Excerpts from a dataset

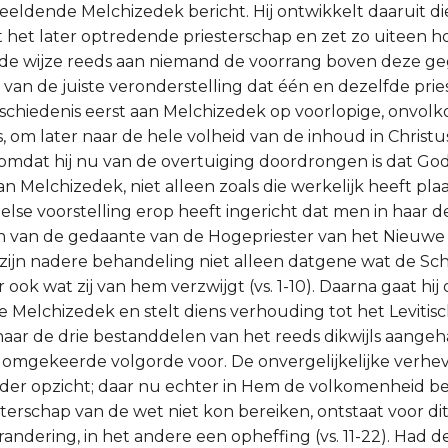
eeldende Melchizedek bericht. Hij ontwikkelt daaruit di
 het later optredende priesterschap en zet zo uiteen h
de wijze reeds aan niemand de voorrang boven deze geg
t van de juiste veronderstelling dat één en dezelfde prie
schiedenis eerst aan Melchizedek op voorlopige, onvol
s, om later naar de hele volheid van de inhoud in Christu
omdat hij nu van de overtuiging doordrongen is dat Go
an Melchizedek, niet alleen zoals die werkelijk heeft pl
jbelse voorstelling erop heeft ingericht dat men in haar
 van de gedaante van de Hogepriester van het Nieuwe
j zijn nadere behandeling niet alleen datgene wat de Sch
ook wat zij van hem verzwijgt (vs. 1-10). Daarna gaat hij 
 Melchizedek en stelt diens verhouding tot het Levitis
naar de drie bestanddelen van het reeds dikwijls aange
omgekeerde volgorde voor. De onvergelijkelijke verhe
ieder opzicht; daar nu echter in Hem de volkomenheid ber
sterschap van de wet niet kon bereiken, ontstaat voor dit
andering, in het andere een opheffing (vs. 11-22). Had de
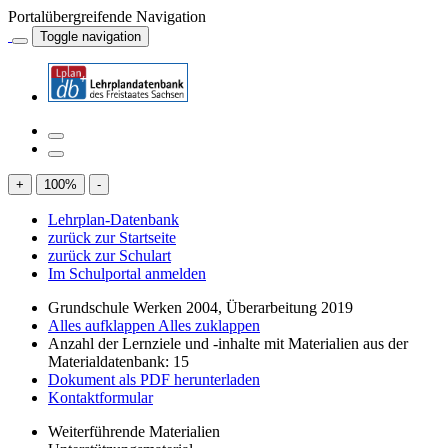
Portalübergreifende Navigation
Toggle navigation
+
100
%
-
Lehrplan-Datenbank
zurück zur Startseite
zurück zur Schulart
Im Schulportal anmelden
Grundschule Werken 2004, Überarbeitung 2019
Alles aufklappen
Alles zuklappen
Anzahl der Lernziele und -inhalte mit Materialien aus der
Materialdatenbank: 15
Dokument als PDF herunterladen
Kontaktformular
Weiterführende Materialien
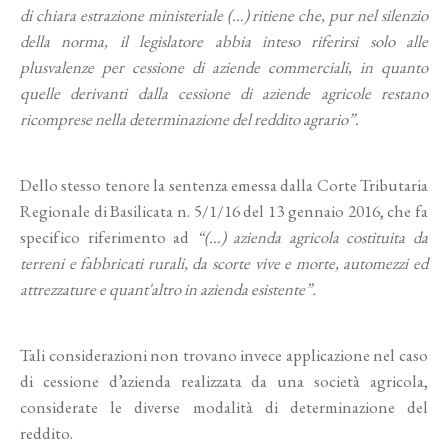
di chiara estrazione ministeriale (…) ritiene che, pur nel silenzio
della norma, il legislatore abbia inteso riferirsi solo alle
plusvalenze per cessione di aziende commerciali, in quanto
quelle derivanti dalla cessione di aziende agricole restano
ricomprese nella determinazione del reddito agrario”.
Dello stesso tenore la sentenza emessa dalla Corte Tributaria
Regionale di Basilicata n. 5/1/16 del 13 gennaio 2016, che fa
specifico riferimento ad
“(…) azienda agricola costituita da
terreni e fabbricati rurali, da scorte vive e morte, automezzi ed
attrezzature e quant'altro in azienda esistente”.
Tali considerazioni non trovano invece applicazione nel caso
di cessione d’azienda realizzata da una società agricola,
considerate le diverse modalità di determinazione del
reddito.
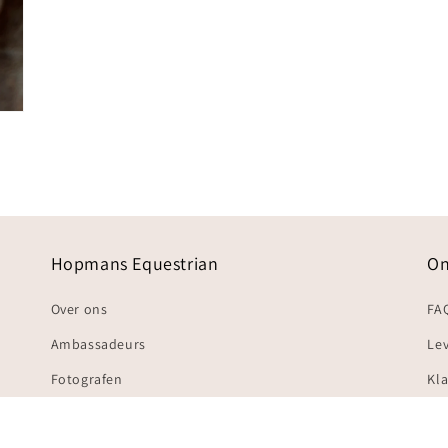
Hopmans Equestrian
On
Over ons
FA
Ambassadeurs
Lev
Fotografen
Kl
Al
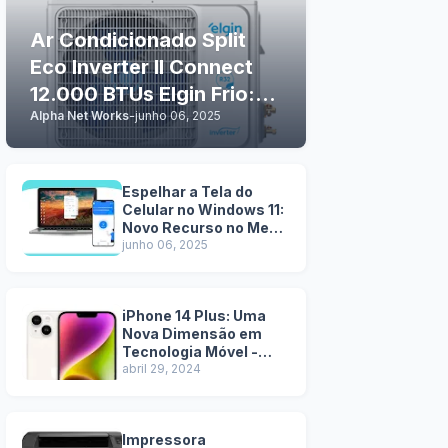
Ar Condicionado Split
Eco Inverter II Connect
12.000 BTUs Elgin Frio:
Alpha Net Works
-
junho 06, 2025
Tecnologia e Conforto
em Casa
Espelhar a Tela do
Celular no Windows 11:
Novo Recurso no Menu
Iniciar
junho 06, 2025
iPhone 14 Plus: Uma
Nova Dimensão em
Tecnologia Móvel -
Pros e Contras
abril 29, 2024
Impressora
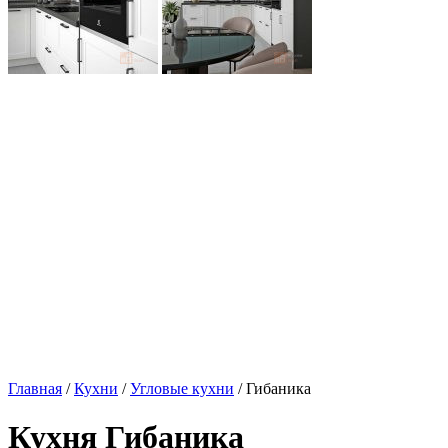
Главная
/
Кухни
/
Угловые кухни
/ Гибаника
Кухня Гибаника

- [Exercise instructions] Leave nothing out but the pictures when transcribing the records.

- [Task solution]
eeldende Melchizedek bericht. Hij ontwikkelt daaruit di
 het later optredende priesterschap en zet zo uiteen h
de wijze reeds aan niemand de voorrang boven deze geg
t van de juiste veronderstelling dat één en dezelfde prie
schiedenis eerst aan Melchizedek op voorlopige, onvol
s, om later naar de hele volheid van de inhoud in Christu
omdat hij nu van de overtuiging doordrongen is dat Go
an Melchizedek, niet alleen zoals die werkelijk heeft pl
jbelse voorstelling erop heeft ingericht dat men in haar
 van de gedaante van de Hogepriester van het Nieuwe
j zijn nadere behandeling niet alleen datgene wat de Sch
ook wat zij van hem verzwijgt (vs. 1-10). Daarna gaat hij 
 Melchizedek en stelt diens verhouding tot het Levitis
naar de drie bestanddelen van het reeds dikwijls aange
omgekeerde volgorde voor. De onvergelijkelijke verhe
ieder opzicht; daar nu echter in Hem de volkomenheid ber
sterschap van de wet niet kon bereiken, ontstaat voor dit
andering, in het andere een opheffing (vs. 11-22). Had de
Portalübergreifende Navigation
Toggle navigation
+
100
%
-
Lehrplan-Datenbank
zurück zur Startseite
zurück zur Schulart
Im Schulportal anmelden
Grundschule Werken 2004, Überarbeitung 2019
Alles aufklappen
Alles zuklappen
Anzahl der Lernziele und -inhalte mit Materialien aus der
Materialdatenbank: 15
Dokument als PDF herunterladen
Kontaktformular
Weiterführende Materialien
di chiara estrazione ministeriale (…) ritiene che, pur nel silenzio
della norma, il legislatore abbia inteso riferirsi solo alle
plusvalenze per cessione di aziende commerciali, in quanto
quelle derivanti dalla cessione di aziende agricole restano
ricomprese nella determinazione del reddito agrario”.
Dello stesso tenore la sentenza emessa dalla Corte Tributaria
Regionale di Basilicata n. 5/1/16 del 13 gennaio 2016, che fa
specifico riferimento ad
“(…) azienda agricola costituita da
terreni e fabbricati rurali, da scorte vive e morte, automezzi ed
attrezzature e quant'altro in azienda esistente”.
Tali considerazioni non trovano invece applicazione nel caso
di cessione d’azienda realizzata da una società agricola,
considerate le diverse modalità di determinazione del
reddito.
Hopmans Equestrian
On
Over ons
FA
Ambassadeurs
Lev
Fotografen
Kl
Al
Ar Condicionado Split
Eco Inverter II Connect
12.000 BTUs Elgin Frio:
Alpha Net Works
-
junho 06, 2025
Tecnologia e Conforto
em Casa
Espelhar a Tela do
Celular no Windows 11:
Novo Recurso no Menu
Iniciar
junho 06, 2025
iPhone 14 Plus: Uma
Nova Dimensão em
Tecnologia Móvel -
Pros e Contras
abril 29, 2024
Impressora
Главная
/
Кухни
/
Угловые кухни
/ Гибаника
Кухня Гибаника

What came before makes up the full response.